Different strategies. Same mistake. Both forget Paul’s words: “We wrestle not against flesh and blood.” And while the church wastes its strength on the wrong enemies, Satan laughs.
The Only Power That Saves
Paul declared: “I am not ashamed of the gospel, for it is the power of God for salvation.” Not the law. Not politics. Not cultural influence. The gospel.
And the gospel is not a slogan or a ticket to heaven. It is the daily armor of God, without which you cannot stand. Every piece of protection Paul names in Ephesians 6 is Christ Himself. The belt is His truth. The breastplate is His righteousness. The shield is faith in Him. The helmet is His finished salvation. And the sword is His Word. To neglect this is to walk naked into a battlefield where the enemy does not sleep.
The Tragedy of Our Pulpits
Here lies the scandal: without even announcing it, our pulpits have left the church unarmed.
In Reformed circles, sermons often collapse into lectures. In megachurches, they collapse into self-help TED Talks. Either way, Satan doesn’t care which poison you drink—so long as you remain defenseless.
I once heard a preacher say, “Preach Ephesians 6 and then move on.” As if the battle ends when the sermon series does! But that is exactly the problem—we handle passages on spiritual warfare like they only matter while we’re in them, not as truths that define our lives.
We would never treat Christ that way—only mentioning Him when He appears in the text and then setting Him aside until He shows up again. Christ is the point of the whole Bible, and Scripture tells us that an entire spiritual army exists to keep us from knowing Him and trusting Him. Paul’s warning in Ephesians 6 isn’t just a sermon outline. It’s a worldview.
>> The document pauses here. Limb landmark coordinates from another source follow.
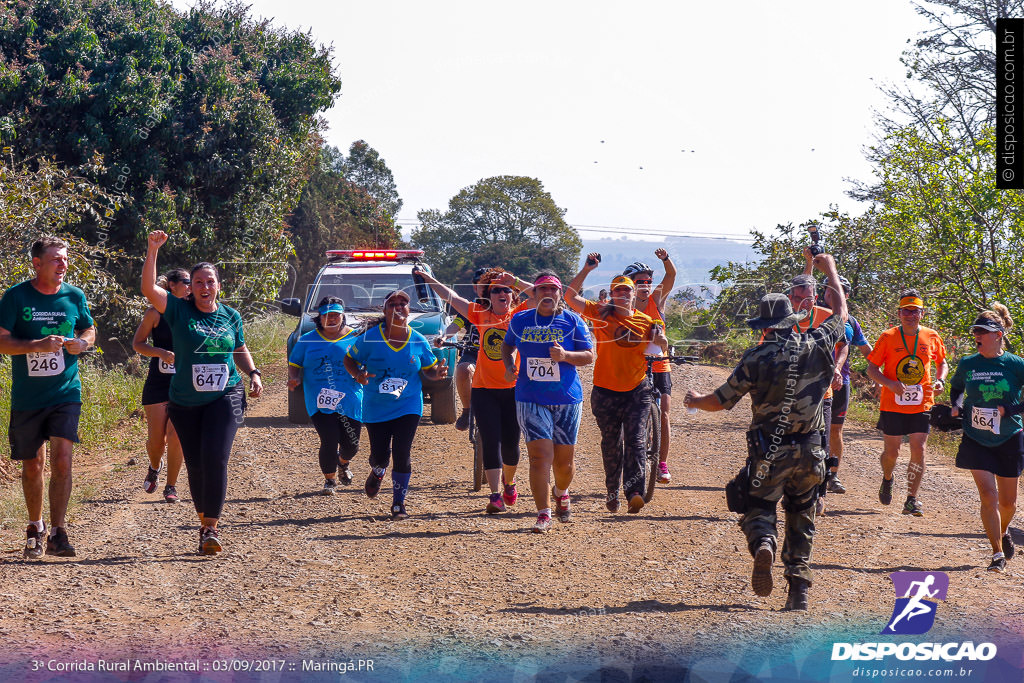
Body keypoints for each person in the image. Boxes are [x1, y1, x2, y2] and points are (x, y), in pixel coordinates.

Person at [684, 252, 847, 611]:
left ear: (764, 327)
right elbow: (841, 316)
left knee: (758, 507)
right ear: (792, 320)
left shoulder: (755, 358)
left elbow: (722, 401)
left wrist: (695, 400)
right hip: (811, 450)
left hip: (768, 453)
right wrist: (830, 269)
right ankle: (799, 592)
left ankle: (764, 544)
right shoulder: (818, 344)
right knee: (803, 515)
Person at [142, 230, 264, 555]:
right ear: (190, 287)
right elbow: (147, 289)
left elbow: (239, 348)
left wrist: (252, 373)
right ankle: (203, 524)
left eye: (210, 282)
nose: (205, 287)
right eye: (199, 282)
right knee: (195, 464)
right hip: (184, 401)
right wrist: (153, 249)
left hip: (225, 395)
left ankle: (211, 527)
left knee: (216, 458)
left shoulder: (230, 315)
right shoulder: (178, 311)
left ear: (218, 285)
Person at [0, 236, 96, 558]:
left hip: (66, 391)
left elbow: (89, 330)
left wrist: (82, 344)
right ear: (36, 264)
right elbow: (2, 342)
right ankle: (35, 526)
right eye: (56, 259)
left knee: (62, 460)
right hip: (28, 396)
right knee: (33, 465)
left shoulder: (74, 296)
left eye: (65, 259)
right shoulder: (15, 297)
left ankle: (58, 531)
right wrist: (35, 347)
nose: (63, 265)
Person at [418, 267, 530, 513]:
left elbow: (545, 296)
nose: (502, 293)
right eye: (495, 290)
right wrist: (429, 279)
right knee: (491, 441)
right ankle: (494, 496)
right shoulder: (479, 314)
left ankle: (509, 482)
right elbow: (450, 297)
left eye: (506, 290)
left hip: (513, 389)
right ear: (488, 297)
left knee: (511, 445)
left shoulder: (520, 315)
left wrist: (517, 281)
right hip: (484, 389)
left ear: (512, 295)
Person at [566, 254, 668, 514]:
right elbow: (569, 297)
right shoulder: (601, 314)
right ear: (612, 294)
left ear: (635, 295)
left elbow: (660, 347)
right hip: (605, 391)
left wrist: (662, 340)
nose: (623, 293)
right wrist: (586, 269)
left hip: (637, 390)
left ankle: (634, 491)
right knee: (611, 442)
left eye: (627, 290)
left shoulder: (647, 322)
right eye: (618, 290)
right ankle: (612, 490)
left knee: (635, 440)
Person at [344, 289, 449, 520]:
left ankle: (398, 503)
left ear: (409, 310)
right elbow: (349, 359)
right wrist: (358, 375)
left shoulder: (418, 340)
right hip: (376, 406)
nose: (398, 307)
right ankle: (378, 470)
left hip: (408, 404)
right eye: (393, 304)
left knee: (403, 452)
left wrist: (438, 373)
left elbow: (429, 369)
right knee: (380, 456)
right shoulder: (370, 338)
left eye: (403, 303)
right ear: (385, 310)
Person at [502, 271, 594, 532]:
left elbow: (589, 356)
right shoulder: (520, 320)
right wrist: (509, 365)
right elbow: (507, 346)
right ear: (534, 293)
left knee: (563, 464)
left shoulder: (573, 321)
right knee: (539, 457)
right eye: (542, 289)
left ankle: (561, 491)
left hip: (566, 398)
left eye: (553, 289)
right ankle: (543, 513)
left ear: (558, 294)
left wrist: (564, 355)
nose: (548, 294)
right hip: (530, 397)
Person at [949, 304, 1024, 572]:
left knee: (1008, 503)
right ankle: (996, 553)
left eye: (983, 331)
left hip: (1009, 436)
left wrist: (1010, 410)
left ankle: (1003, 531)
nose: (977, 336)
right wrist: (956, 405)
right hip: (976, 437)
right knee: (988, 496)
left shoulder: (1016, 365)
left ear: (998, 334)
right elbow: (957, 387)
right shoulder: (969, 362)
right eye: (975, 332)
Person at [867, 290, 948, 517]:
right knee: (892, 453)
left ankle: (912, 499)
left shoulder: (931, 336)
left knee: (918, 449)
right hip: (892, 403)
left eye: (915, 311)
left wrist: (941, 380)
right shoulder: (888, 336)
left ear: (922, 314)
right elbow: (872, 369)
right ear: (899, 313)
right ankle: (887, 477)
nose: (910, 315)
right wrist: (889, 384)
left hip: (921, 403)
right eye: (906, 311)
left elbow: (943, 363)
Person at [288, 296, 364, 494]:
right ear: (319, 318)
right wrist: (294, 378)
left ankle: (342, 462)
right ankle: (329, 480)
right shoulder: (306, 341)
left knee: (352, 445)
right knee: (329, 440)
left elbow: (368, 361)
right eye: (326, 316)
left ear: (343, 316)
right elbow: (294, 364)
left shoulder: (356, 337)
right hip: (320, 400)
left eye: (335, 315)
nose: (331, 319)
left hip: (351, 400)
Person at [132, 268, 191, 503]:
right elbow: (138, 343)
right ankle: (155, 466)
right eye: (187, 281)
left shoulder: (195, 312)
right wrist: (159, 353)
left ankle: (171, 485)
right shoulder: (155, 314)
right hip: (158, 381)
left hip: (185, 382)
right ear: (171, 286)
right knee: (157, 440)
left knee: (176, 435)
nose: (191, 286)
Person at [623, 248, 677, 485]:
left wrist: (666, 260)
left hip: (660, 364)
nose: (645, 285)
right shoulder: (626, 307)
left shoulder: (656, 299)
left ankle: (662, 462)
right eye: (639, 282)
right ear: (631, 285)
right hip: (634, 364)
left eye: (648, 281)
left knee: (664, 412)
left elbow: (671, 277)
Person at [826, 276, 872, 494]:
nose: (832, 294)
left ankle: (832, 474)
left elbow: (867, 351)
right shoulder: (814, 315)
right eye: (829, 290)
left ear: (846, 295)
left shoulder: (851, 322)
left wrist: (889, 373)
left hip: (840, 382)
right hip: (813, 382)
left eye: (838, 291)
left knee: (836, 430)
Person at [443, 267, 489, 431]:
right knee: (462, 369)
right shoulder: (471, 308)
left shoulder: (506, 306)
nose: (484, 288)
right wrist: (444, 336)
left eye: (489, 284)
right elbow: (456, 325)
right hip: (472, 353)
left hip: (499, 357)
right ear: (475, 288)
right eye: (480, 285)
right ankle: (467, 411)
It’s the lens through which we are called to see the world every single day.
Preach the Whole Counsel of God
The answer is not endless speculation about demons, nor cowardly silence about the war. The answer is to preach the whole counsel of God.
And that counsel is clear: the greatest danger you face is not what you can see, touch, or measure—but the lies and deceptions of spiritual powers that war against your soul.
To ignore this is to disarm the church. To proclaim it is to give God’s people armor, courage, and hope in Christ.
The Call to Arms
Pastor—preach Christ against the powers. Do not starve your sheep while the wolves circle. Christian—stand firm in His armor. Do not be lulled into thinking the battle is politics, preferences, or personal improvement.
This is not a side issue. It is the fight of your life. Ignore it, and the sheep will be devoured. Preach Christ, and the church will stand.
The war is relentless. But the victory is His.